▶ Tasks and exercises:
1) In the article on the conflict and ESG, which countries saw coal exports and utilisation rise because of higher demand?
2) From the article on the conflict and ESG, reproduce word for word the passage between "The immediate environmental" and "slower than expected.", inclusive.

▶ Source text:
BEGIN

Liz Harrison, Fixed Interest Strategist – ESG, explores how the conflict is doing more than lifting oil prices: it is reshaping ESG through energy security, food inflation, health risks and national preparedness.

Apr 1, 2026
6 minute read

Key takeaways:

    • The conflict has triggered a near-term energy security shock that is prioritising supply, inflation management and resilience over climate and health objectives.
    • Short-term disruption may support fossil fuel use, but medium-term policy and investment incentives still reinforce the case for renewables, storage, electrification and EV adoption.
    • For investors, the ESG effects extend beyond emissions to include fuel security, food inflation, public health and governance resilience, including defence and strategic preparedness.

Echoes of the 1970s: Energy shocks, security and ESG
The US-Iran conflict has triggered a 1970s-style energy shock, with energy security taking precedence over climate and health objectives in the near term. Longer term, it reinforces the case for renewables, electrification and greater domestic resilience.

As is widely reported, the impact of the Middle Eastern conflict is far-reaching, with first-round impacts causing price rises across multiple commodities and transport channels. These effects include higher prices for oil and gas, fertilisers and freight, which flow through to food, manufactured goods, and construction inputs across the economy.

Market focus has been on inflationary pressures and asset-price implications. Less immediately visible, but equally important, are the Environmental, Social and Governance (ESG) implications that may persist long after supply routes normalise.

Environmental factors

The immediate environmental damage arises from missile attacks on oil, gas and transport infrastructure, increasing pollution risks and military-related emissions. More enduring, however, is the energy price shock and resulting reliance on fossil fuels driven by security concerns.

Increased demand for coal – a short-term impact
With around 20% of global liquefied natural gas (LNG) trade normally passing through the Strait of Hormuz, attacks on regional gas fields have pushed gas prices higher and increased coal demand in power generation.

No country has formally extended coal terminal operations because of the conflict, but higher demand has lifted coal exports and utilisation in Australia, Indonesia and South Africa. While the conflict strengthens the case for renewables, it may also delay coal terminal closures where rollout has been slower than expected.

An accelerated rollout of renewables in the medium term
Unlike past oil shocks, this conflict is unfolding when solar, wind and battery technologies are already cost-competitive. Energy security concerns are still likely to accelerate investment in renewables, storage, and electrification, as Europe’s post-Ukraine response showed.

END

Saved entries

BEGIN

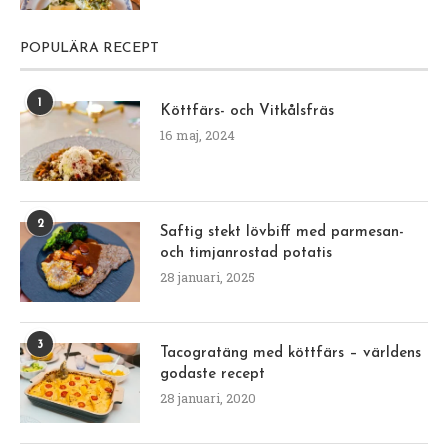
POPULÄRA RECEPT
1
Köttfärs- och Vitkålsfräs
16 maj, 2024
2
Saftig stekt lövbiff med parmesan-
och timjanrostad potatis
28 januari, 2025
3
Tacogratäng med köttfärs – världens
godaste recept
28 januari, 2020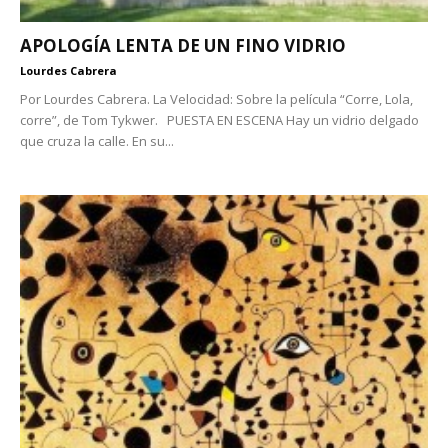
APOLOGÍA LENTA DE UN FINO VIDRIO
Lourdes Cabrera
Por Lourdes Cabrera. La Velocidad: Sobre la película “Corre, Lola,
corre”, de Tom Tykwer. PUESTA EN ESCENA Hay un vidrio delgado
que cruza la calle. En su...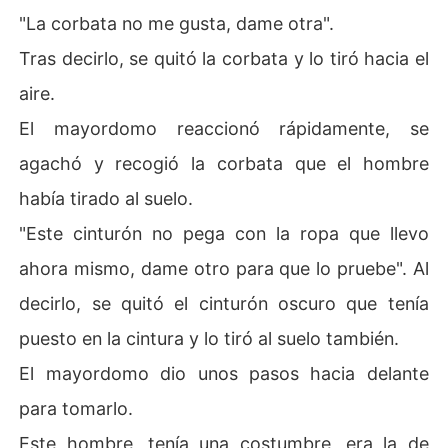
"La corbata no me gusta, dame otra".
Tras decirlo, se quitó la corbata y lo tiró hacia el
aire.
El mayordomo reaccionó rápidamente, se
agachó y recogió la corbata que el hombre
había tirado al suelo.
"Este cinturón no pega con la ropa que llevo
ahora mismo, dame otro para que lo pruebe". Al
decirlo, se quitó el cinturón oscuro que tenía
puesto en la cintura y lo tiró al suelo también.
El mayordomo dio unos pasos hacia delante
para tomarlo.
Este hombre, tenía una costumbre, era la de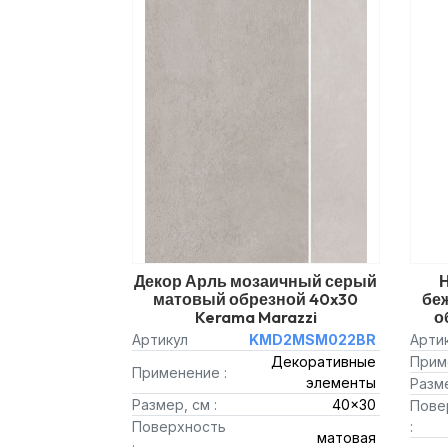
Декор Арль мозаичный серый
матовый обрезной 40x30
бе
Kerama Marazzi
о
Артикул
KMD2MSM022BR
Арти
Декоративные
Прим
Применение :
элементы
Разме
Размер, см :
40x30
Пове
Поверхность
:
матовая
: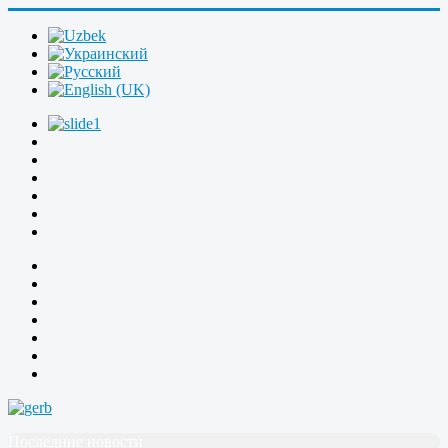
Последние новости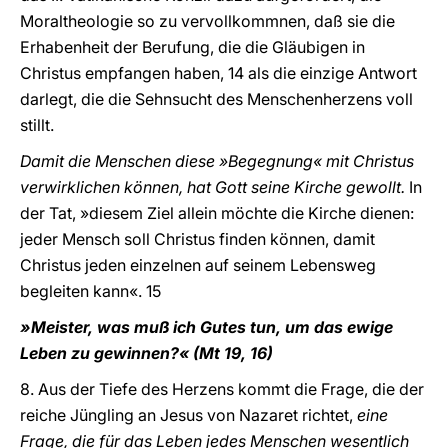
Moraltheologie so zu vervollkommnen, daß sie die
Erhabenheit der Berufung, die die Gläubigen in
Christus empfangen haben, 14 als die einzige Antwort
darlegt, die die Sehnsucht des Menschenherzens voll
stillt.
Damit die Menschen diese »Begegnung« mit Christus
verwirklichen können, hat Gott seine Kirche gewollt.
In
der Tat, »diesem Ziel allein möchte die Kirche dienen:
jeder Mensch soll Christus finden können, damit
Christus jeden einzelnen auf seinem Lebensweg
begleiten kann«. 15
»Meister, was muß ich Gutes tun, um das ewige
Leben zu gewinnen?« (Mt 19, 16)
8. Aus der Tiefe des Herzens kommt die Frage, die der
reiche Jüngling an Jesus von Nazaret richtet,
eine
Frage, die für das Leben jedes Menschen wesentlich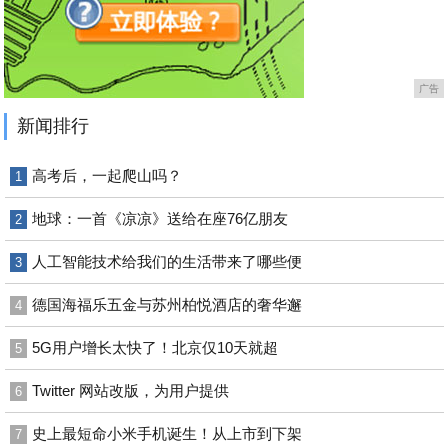
广告
新闻排行
高考后，一起爬山吗？
1
地球：一首《凉凉》送给在座76亿朋友
2
人工智能技术给我们的生活带来了哪些便
3
德国海福乐五金与苏州柏悦酒店的奢华邂
4
5G用户增长太快了！北京仅10天就超
5
Twitter 网站改版，为用户提供
6
史上最短命小米手机诞生！从上市到下架
7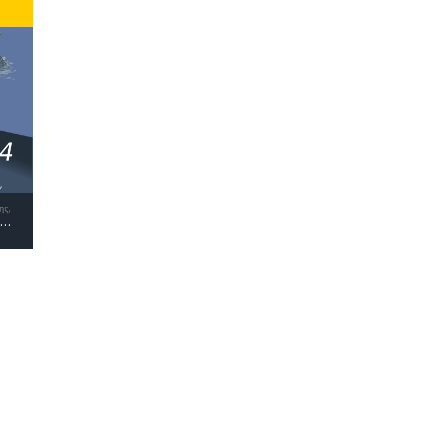
21 ΜΑΡΤΗ 2014 | ΠΑΓΚΟΣΜΙΑ ΗΜΕΡΑ ΚΑΤΑ ΤΟΥ ΡΑΤΣΙΣΜΟΥ ΚΑΙ ΤΗΣ ΞΕΝΟΦΟΒΙΑΣ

END

▶ Numbered answers:
1) Australia, Indonesia and South Africa.

2)
The immediate environmental damage arises from missile attacks on oil, gas and transport infrastructure, increasing pollution risks and military-related emissions. More enduring, however, is the energy price shock and resulting reliance on fossil fuels driven by security concerns.

Increased demand for coal – a short-term impact
With around 20% of global liquefied natural gas (LNG) trade normally passing through the Strait of Hormuz, attacks on regional gas fields have pushed gas prices higher and increased coal demand in power generation.

No country has formally extended coal terminal operations because of the conflict, but higher demand has lifted coal exports and utilisation in Australia, Indonesia and South Africa. While the conflict strengthens the case for renewables, it may also delay coal terminal closures where rollout has been slower than expected.